Obama’s place in history as the nation’s first African-American president can inspire voters, even though the man himself often can seem aloof, analysts say.
Robinson said that although Romney has softened his touch, he is “not even in the same zip code” as Clinton and Bush when it comes to popular appeal.
Not surprisingly, talk of Romney’s issues in connecting with voters is a sensitive subject with his campaign aides.
“The idea that Mitt isn’t comfortable doing retail (politics) is ridiculous,” said David Kochel, Romney’s top aide in Iowa. “He might be better in the boardroom than the beer tent, but he knows how to work a room, and it shows.”
Top Romney adviser Eric Fehrnstrom adds: “I’ve observed Mitt Romney in many settings over the years, and people are drawn to him and feel comfortable in his presence.
“They see in him someone who looks and acts like a leader. What people are hungry for these days is a strong leader who can fix the economy.”
Traces of Gore, Kennedy
As Romney last week began his homestretch sprint to Tuesday’s caucuses, he made eight campaign stops in three days.
The stops ─ in which Romney was relaxed and cheery ─ showed how far he has come as a candidate, and his ongoing challenges.
During an event in Mason City, Iowa, at the indoor artificial recreation of the 1912 town from the Broadway musical and movie “The Music Man,” a boy asked Romney whether running for president is hard.
“If you get the chance to do it, make sure you do it. Win or lose, it’s a good thing to do,” Romney told the assembled crowd, many of whom seemed perplexed by the response.
At a packed diner in Cedar Falls, some reporters overheard Romney joking with a supporter that the best part of running for president is, “You get to hug all the girls and not get in trouble.”
There are traces of former Democratic candidates Al Gore and John Kerry in Romney, who at times displays the apparent aloofness attributed to Gore or the woodenness for which Kerry was known.
And like Gore and Kerry, Romney ─ the son of George Romney, a former Michigan governor, American Motors CEO and Housing and Urban Development secretary ─ can seem awkward trying to identify with middle-class voters whose backgrounds are much less privileged than his own.
At a coffee shop rally in Muscatine, Iowa, this week, Romney, a multimillionaire and founder of an investment firm, told the crowd that he had “lived the American dream.”
What Romney lacks in his ability to connect with the audience, his top surrogate on the campaign trail has in abundance.

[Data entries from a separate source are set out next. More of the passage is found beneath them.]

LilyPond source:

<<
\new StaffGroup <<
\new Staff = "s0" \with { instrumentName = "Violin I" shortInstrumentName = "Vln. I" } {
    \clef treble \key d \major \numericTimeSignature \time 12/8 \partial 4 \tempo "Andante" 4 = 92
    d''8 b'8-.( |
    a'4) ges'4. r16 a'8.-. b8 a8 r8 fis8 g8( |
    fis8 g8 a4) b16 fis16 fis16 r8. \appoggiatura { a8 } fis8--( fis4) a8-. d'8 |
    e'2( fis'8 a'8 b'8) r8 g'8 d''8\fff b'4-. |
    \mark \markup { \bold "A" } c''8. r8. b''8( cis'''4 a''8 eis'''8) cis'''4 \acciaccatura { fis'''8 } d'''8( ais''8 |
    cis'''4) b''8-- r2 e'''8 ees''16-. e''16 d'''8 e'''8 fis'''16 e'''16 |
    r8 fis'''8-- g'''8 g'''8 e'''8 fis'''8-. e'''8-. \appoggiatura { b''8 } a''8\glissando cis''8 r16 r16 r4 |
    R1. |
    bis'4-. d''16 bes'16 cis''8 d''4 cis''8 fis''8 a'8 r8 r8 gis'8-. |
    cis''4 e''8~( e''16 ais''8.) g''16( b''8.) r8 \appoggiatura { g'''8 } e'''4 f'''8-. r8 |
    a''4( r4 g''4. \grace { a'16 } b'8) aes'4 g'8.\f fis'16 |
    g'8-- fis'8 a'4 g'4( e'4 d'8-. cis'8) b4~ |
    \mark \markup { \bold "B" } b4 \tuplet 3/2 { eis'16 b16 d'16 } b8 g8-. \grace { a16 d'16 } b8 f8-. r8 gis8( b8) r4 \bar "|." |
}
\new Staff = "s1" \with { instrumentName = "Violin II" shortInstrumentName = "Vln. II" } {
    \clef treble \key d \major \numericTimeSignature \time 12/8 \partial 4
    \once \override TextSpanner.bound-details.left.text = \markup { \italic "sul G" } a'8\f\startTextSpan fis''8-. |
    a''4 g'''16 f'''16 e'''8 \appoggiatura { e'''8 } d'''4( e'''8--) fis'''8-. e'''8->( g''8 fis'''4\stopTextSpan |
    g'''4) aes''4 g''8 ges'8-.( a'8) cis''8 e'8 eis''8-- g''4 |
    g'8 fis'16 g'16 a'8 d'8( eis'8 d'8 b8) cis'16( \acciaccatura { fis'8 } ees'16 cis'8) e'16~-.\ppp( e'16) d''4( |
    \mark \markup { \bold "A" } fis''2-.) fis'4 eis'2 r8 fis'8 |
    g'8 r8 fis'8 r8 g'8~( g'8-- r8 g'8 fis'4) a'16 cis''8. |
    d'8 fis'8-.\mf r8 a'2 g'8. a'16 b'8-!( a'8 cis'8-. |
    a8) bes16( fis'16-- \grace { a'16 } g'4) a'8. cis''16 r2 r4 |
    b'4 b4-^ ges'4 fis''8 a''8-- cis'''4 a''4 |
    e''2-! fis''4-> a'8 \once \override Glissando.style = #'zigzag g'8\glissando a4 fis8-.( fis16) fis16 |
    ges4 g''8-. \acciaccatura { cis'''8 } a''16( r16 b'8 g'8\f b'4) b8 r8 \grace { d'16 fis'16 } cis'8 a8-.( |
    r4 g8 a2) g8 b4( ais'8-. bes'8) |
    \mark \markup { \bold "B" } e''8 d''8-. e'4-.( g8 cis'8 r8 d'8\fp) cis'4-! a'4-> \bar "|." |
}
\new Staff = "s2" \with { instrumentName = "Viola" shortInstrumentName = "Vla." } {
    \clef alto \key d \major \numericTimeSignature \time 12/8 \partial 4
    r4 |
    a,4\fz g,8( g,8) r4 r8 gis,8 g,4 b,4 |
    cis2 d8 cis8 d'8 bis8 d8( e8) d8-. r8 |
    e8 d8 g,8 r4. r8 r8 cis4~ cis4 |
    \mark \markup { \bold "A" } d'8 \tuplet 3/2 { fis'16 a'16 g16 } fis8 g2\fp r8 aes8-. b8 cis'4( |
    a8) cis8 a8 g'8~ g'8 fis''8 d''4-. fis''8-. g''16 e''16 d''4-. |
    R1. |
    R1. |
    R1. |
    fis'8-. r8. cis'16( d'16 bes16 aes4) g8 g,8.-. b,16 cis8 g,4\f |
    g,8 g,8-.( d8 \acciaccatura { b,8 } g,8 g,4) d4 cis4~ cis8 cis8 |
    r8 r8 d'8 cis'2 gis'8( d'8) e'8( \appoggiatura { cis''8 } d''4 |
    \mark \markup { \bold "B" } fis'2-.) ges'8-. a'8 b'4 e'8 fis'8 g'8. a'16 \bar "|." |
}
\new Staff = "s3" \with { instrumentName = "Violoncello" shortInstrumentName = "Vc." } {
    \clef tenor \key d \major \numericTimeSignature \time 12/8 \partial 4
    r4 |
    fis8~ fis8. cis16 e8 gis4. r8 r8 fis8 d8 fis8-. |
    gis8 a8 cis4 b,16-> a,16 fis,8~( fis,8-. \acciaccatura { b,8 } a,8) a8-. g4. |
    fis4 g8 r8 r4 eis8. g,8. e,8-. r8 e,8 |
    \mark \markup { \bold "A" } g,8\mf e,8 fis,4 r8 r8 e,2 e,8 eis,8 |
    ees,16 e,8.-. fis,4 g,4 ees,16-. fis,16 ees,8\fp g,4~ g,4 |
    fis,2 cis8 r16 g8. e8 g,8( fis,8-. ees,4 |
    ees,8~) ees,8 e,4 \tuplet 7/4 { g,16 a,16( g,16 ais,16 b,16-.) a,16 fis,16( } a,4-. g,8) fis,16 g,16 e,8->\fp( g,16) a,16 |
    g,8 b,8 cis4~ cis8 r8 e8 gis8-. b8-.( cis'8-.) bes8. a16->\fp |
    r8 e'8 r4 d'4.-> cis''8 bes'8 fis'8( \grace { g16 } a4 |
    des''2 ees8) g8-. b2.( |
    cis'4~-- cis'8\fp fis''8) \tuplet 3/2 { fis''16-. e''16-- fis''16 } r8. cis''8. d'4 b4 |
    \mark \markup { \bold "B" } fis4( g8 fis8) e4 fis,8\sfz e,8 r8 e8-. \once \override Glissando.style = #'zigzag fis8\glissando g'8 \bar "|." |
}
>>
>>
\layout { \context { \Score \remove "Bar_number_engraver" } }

Ann Romney, his wife of 42 years, is a savvy, charming and gifted speaker who talks to the crowd with authority and humor. She introduced her husband at every event this week, riffing on their five sons and 16 grandchildren and talking about what a great and reliable man her husband is.
“I can’t wait for him to get the reins on the government,” Ann Romney often says, “and turn America around.”